━━━━━ STUDY MATERIAL

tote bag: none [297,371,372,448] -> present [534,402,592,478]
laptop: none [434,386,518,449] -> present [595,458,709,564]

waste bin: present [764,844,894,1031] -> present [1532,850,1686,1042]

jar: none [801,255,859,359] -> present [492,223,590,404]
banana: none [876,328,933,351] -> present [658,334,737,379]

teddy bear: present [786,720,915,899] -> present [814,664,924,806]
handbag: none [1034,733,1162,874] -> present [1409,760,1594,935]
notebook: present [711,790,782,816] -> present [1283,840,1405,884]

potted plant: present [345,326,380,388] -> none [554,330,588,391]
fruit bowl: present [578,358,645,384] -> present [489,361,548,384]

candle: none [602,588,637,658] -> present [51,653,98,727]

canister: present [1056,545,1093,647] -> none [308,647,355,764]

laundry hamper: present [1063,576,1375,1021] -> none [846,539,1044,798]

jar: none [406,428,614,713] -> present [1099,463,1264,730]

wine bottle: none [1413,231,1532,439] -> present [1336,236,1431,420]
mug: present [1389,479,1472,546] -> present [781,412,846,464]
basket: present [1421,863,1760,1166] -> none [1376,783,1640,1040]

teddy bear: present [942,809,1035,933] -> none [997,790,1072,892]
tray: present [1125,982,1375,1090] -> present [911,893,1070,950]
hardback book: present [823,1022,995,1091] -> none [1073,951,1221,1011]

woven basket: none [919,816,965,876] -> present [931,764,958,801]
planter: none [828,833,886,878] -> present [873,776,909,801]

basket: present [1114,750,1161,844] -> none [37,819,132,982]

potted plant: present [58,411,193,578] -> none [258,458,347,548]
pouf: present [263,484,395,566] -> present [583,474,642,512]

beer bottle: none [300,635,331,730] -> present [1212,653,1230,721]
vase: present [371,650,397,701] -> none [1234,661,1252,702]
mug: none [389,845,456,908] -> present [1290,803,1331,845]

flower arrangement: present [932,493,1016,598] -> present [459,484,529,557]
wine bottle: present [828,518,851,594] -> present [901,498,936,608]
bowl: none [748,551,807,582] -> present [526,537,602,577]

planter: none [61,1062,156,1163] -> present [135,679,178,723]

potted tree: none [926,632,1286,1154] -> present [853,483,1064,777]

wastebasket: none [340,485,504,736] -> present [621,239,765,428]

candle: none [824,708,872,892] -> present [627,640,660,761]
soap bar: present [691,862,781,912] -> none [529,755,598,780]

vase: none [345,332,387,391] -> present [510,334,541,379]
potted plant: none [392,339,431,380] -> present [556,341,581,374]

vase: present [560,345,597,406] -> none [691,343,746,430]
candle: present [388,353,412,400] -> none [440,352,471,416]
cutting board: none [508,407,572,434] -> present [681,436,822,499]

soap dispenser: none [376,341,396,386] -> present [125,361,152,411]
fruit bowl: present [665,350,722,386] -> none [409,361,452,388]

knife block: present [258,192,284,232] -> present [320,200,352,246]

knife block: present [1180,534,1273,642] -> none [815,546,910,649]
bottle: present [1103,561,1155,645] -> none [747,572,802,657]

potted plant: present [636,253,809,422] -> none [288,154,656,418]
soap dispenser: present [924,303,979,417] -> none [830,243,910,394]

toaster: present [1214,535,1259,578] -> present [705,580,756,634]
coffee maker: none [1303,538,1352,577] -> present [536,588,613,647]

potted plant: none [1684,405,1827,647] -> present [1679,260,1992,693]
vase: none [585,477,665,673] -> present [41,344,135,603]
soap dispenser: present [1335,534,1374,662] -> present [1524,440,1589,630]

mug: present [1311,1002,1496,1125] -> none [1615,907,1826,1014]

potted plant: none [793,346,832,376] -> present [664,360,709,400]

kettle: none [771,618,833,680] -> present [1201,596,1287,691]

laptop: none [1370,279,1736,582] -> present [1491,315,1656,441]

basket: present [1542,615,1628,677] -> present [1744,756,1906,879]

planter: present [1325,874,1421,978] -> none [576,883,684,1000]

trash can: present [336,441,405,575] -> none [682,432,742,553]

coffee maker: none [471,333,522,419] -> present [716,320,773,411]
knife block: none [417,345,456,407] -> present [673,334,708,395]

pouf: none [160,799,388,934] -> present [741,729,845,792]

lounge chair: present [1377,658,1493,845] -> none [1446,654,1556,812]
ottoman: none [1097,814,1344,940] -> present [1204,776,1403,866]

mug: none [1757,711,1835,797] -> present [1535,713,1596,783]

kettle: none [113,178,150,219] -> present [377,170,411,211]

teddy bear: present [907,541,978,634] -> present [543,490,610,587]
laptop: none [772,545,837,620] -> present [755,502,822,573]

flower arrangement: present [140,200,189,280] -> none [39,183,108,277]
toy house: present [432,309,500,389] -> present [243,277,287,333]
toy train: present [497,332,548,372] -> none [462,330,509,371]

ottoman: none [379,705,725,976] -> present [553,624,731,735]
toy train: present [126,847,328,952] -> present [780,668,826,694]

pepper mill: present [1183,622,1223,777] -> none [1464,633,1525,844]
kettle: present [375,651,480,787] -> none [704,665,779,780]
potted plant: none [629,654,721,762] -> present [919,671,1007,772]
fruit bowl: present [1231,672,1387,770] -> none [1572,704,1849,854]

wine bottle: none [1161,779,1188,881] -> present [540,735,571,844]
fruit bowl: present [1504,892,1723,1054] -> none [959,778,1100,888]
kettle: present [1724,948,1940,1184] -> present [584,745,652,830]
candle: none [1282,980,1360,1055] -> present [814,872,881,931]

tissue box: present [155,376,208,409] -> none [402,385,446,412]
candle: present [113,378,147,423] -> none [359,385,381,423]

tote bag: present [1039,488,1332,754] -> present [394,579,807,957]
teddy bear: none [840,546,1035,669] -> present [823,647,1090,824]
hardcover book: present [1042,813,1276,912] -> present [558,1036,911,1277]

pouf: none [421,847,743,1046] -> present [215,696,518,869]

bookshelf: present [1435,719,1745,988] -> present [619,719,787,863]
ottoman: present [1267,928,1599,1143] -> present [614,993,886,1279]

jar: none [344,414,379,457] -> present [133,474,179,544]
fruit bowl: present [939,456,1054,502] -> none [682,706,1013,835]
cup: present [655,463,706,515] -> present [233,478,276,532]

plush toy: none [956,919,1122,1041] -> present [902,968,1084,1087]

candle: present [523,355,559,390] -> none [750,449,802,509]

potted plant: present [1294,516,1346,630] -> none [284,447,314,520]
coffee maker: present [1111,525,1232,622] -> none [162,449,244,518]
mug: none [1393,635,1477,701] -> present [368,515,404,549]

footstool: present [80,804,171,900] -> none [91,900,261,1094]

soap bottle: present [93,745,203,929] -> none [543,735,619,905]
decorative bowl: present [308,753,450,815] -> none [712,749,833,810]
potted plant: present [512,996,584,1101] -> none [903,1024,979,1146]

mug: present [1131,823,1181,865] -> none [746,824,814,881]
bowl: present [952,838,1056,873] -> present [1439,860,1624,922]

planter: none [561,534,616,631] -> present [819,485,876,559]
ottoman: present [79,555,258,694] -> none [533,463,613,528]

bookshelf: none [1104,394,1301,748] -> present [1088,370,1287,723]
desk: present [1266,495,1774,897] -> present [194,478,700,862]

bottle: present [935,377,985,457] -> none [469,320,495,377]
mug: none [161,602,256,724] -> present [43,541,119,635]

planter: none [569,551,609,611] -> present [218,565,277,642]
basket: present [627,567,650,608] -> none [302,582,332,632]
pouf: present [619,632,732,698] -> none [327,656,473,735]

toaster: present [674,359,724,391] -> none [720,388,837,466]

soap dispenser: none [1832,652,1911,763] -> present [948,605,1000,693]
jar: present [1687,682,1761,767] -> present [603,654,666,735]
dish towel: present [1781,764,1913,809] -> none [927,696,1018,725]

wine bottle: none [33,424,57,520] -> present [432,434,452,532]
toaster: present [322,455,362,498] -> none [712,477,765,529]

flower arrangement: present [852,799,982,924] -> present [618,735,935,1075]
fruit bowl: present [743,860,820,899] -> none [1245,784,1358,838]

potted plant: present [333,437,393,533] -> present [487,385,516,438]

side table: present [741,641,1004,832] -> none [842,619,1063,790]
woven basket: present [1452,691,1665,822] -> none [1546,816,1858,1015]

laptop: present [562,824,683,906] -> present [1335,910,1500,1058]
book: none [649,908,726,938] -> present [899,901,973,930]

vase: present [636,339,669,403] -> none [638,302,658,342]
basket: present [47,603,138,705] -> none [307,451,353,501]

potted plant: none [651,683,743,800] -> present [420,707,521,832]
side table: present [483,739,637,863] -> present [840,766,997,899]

━━━━━━━━━━

Take the line that contains "soap dispenser: none [1832,652,1911,763]" and each line after it down to the last of the records, and retype them exactly; add nothing else.

### RESPONSE TO THE TASK
soap dispenser: none [1832,652,1911,763] -> present [948,605,1000,693]
jar: present [1687,682,1761,767] -> present [603,654,666,735]
dish towel: present [1781,764,1913,809] -> none [927,696,1018,725]

wine bottle: none [33,424,57,520] -> present [432,434,452,532]
toaster: present [322,455,362,498] -> none [712,477,765,529]

flower arrangement: present [852,799,982,924] -> present [618,735,935,1075]
fruit bowl: present [743,860,820,899] -> none [1245,784,1358,838]

potted plant: present [333,437,393,533] -> present [487,385,516,438]

side table: present [741,641,1004,832] -> none [842,619,1063,790]
woven basket: present [1452,691,1665,822] -> none [1546,816,1858,1015]

laptop: present [562,824,683,906] -> present [1335,910,1500,1058]
book: none [649,908,726,938] -> present [899,901,973,930]

vase: present [636,339,669,403] -> none [638,302,658,342]
basket: present [47,603,138,705] -> none [307,451,353,501]

potted plant: none [651,683,743,800] -> present [420,707,521,832]
side table: present [483,739,637,863] -> present [840,766,997,899]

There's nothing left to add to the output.